As the Union Budget approaches, bankers and non-bank financial company leaders are calling for structural policy support to address mounting pressure on deposits, funding costs and the long-standing credit gap faced by MSMEs, even as credit demand in the economy remains strong. The Finance Minister Nirmala Sitharaman will present the Union Budget for 2026-27 on February 1.

For banks, the immediate challenge lies on the liability side. Deposit growth has lagged credit expansion, pushing up deposit rates and squeezing margins. “The banking industry has been facing a lower deposit growth to credit growth leading to a stress in deposit rates and NIM (net interest margin) of the banks,” said Alok Singh, head of treasury at CSB Bank.

Singh said the Budget must acknowledge this structural shift of housing savings to other financial avenues and respond with targeted incentives.

“An assessment of such changes where the core deposits of banks are getting routed to other sectors needs to be done and suitable tax incentives, along with new product lines which can incentivise deposit holders, are required,” he said.

Bridging the Deposit Gap

Salee S Nair, managing director and CEO of Tamilnad Mercantile Bank stressed the need to encourage long-term household savings and improve the transmission of these funds into productive credit.“The Budget can play a meaningful role by encouraging long-term household savings and ensuring a more efficient transmission of these funds into productive credit, particularly for MSMEs and agri-linked sectors,” he said.
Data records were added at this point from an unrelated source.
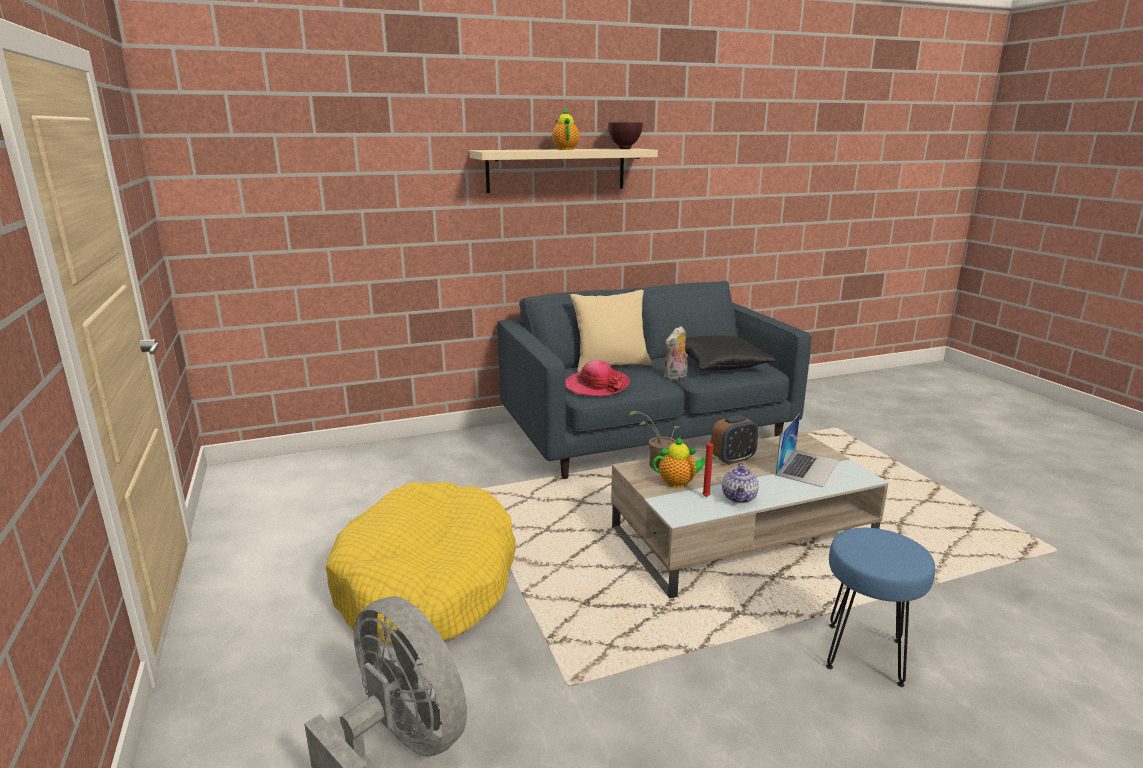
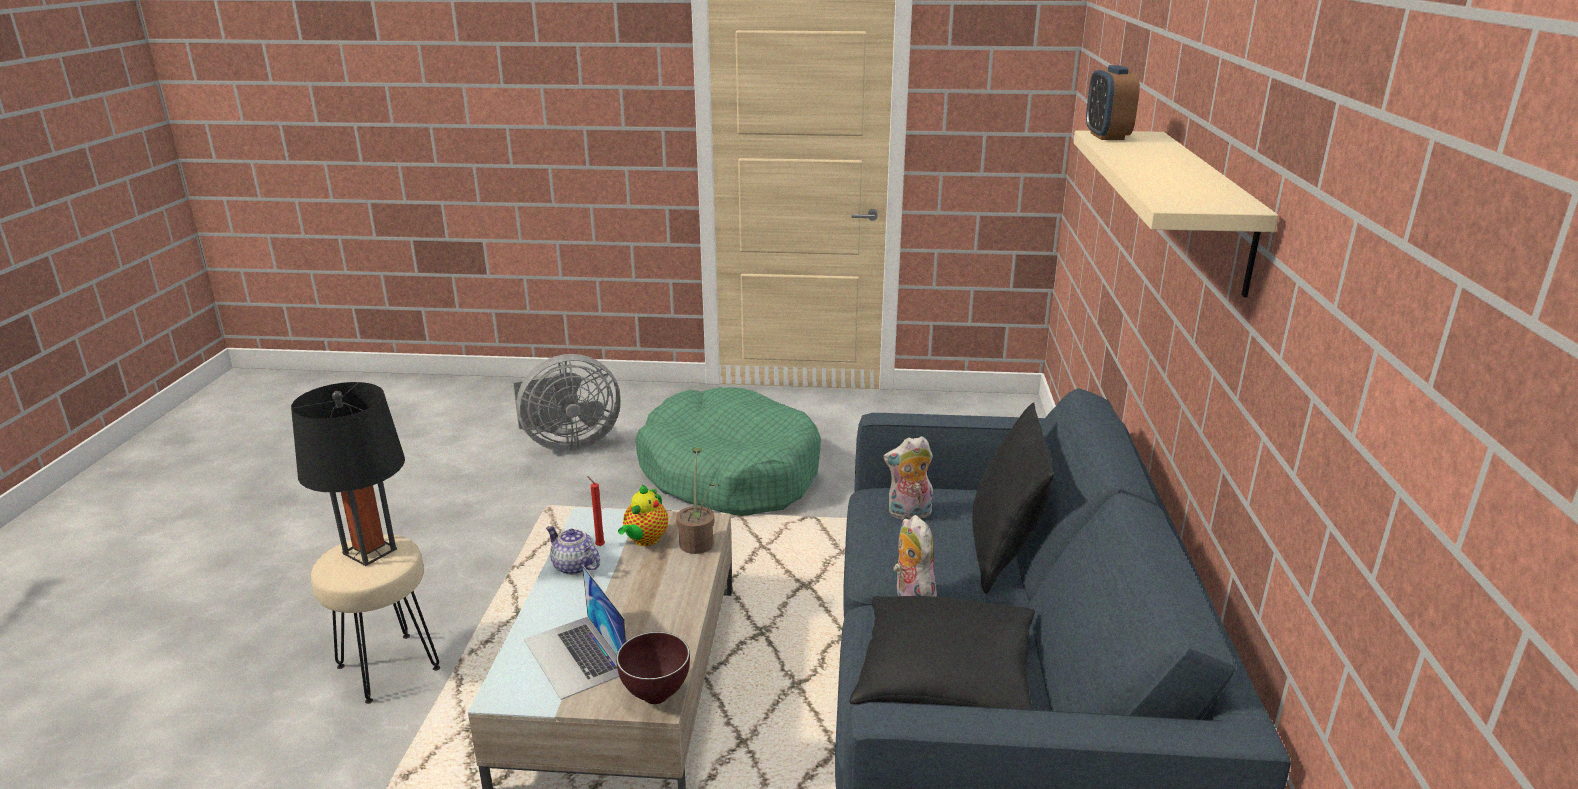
camera: 115 degrees right, 5 degrees up
yellow dog bed [326,482,516,644] -> green dog bed [636,387,821,516]
teapot [552,107,579,150] -> none
hat [565,360,630,396] -> plush toy [883,436,933,519]
beige pillow [571,290,652,372] -> black pillow [972,402,1054,594]
brown bowl [608,122,643,149] -> brown bowl moved to [616,632,690,704]
alarm clock [711,415,759,465] -> alarm clock moved to [1086,65,1140,140]
blue stool [826,528,935,687] -> beige stool [311,534,440,704]
none -> black table lamp [291,382,405,566]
Among the key recommendations from CSB Bank are tax deductions on incremental term deposits or deposit rollovers, exemption of TDS on bank interest income up to Rs 50,000 for retail customers, and waiver of TDS on non-individual borrowers. The bank has also sought a long-term repo facility for banks and a reduction in the SARFAESI threshold to Rs 5 lakh for all lenders to strengthen recovery mechanisms. At present, lenders such as banks, housing finance companies (HFCs) and asset reconstruction companies (ARCs) can invoke the SARFAESI Act, 2002 for loans of Rs 1 lakh and above, while non-banking financial companies (NBFCs) are subject to a much higher threshold of Rs 50 lakh.

Nair added that stronger risk-sharing mechanisms and support for formalisation would allow banks to expand lending responsibly “without compromising underwriting standards”.

Lenders also expect policy backing for technology adoption in banking. “The Budget should provide clear policy support for the adoption of digital and AI-led solutions in banking, with a focus on risk management, fraud prevention, compliance and customer service,” Nair said, adding that incentives for investments in digital infrastructure and data security would help banks deploy technology at scale with confidence.

Strengthening MSME Lending

While banks focus on deposits and margins, NBFCs lending to MSMEs are looking for structural measures to close a persistent credit gap. MSMEs contribute over 30% to GDP and still faces a significant and persistent credit gap, lenders said.

“The expectation is that the budget will go beyond short-term stimulus and focus on lowering the cost of capital, improving liquidity access, and enabling efficient risk-sharing mechanisms, particularly for institutions that finance MSMEs at the last mile,” Shachindra Nath, founder and managing director of UGRO Capital said.

He believes India’s digital public infrastructure and co-lending frameworks can help shift MSME lending “away from collateral dependence towards cash-flow, behaviour and sector-aligned underwriting”, supporting scale while protecting asset quality.

Among the industry’s key asks is the creation of a dedicated NBFC–MSME or NBFC–PSL category, along with access to cheaper and more predictable refinance funding, potentially through SIDBI. Nath said a refinance window would be a critical stabiliser during periods of stress.

“MSME-focused NBFCs are structurally dependent on market borrowings and therefore face funding pressures during liquidity tightening, even when their underlying portfolios remain healthy,” he said. “A well-designed refinance facility would provide predictable, lower-cost, and longer-tenor funding, allowing NBFCs to continue lending through economic cycles,” Nath added, noting that MSME stress is often driven by cash-flow mismatches rather than weak business viability. Such support would help protect jobs, supply chains and local economic activity, he said.

NBFC-MFIs are closely tracking the proposal, viewing the potential mega credit guarantee as a critical support measure amid tight liquidity conditions and rising funding costs. The Microfinance Industry Network, an association for the microfinance sector, had proposed a Rs 20,000 crore credit guarantee scheme for microfinance institutions (MFIs).

Industry executives said a larger, government-backed guarantee could significantly improve banks’ risk appetite toward the sector, lower borrowing costs, and provide much-needed balance sheet comfort, enabling NBFC-MFIs to sustain credit flow to low-income and informal-sector borrowers.

“Once the funding normalises, hopefully the sector could see a growth of around 15-20% in AUM given the current economic scenario and underwriting standards” Dr Alok Misra, CEO and Director of MFIN said.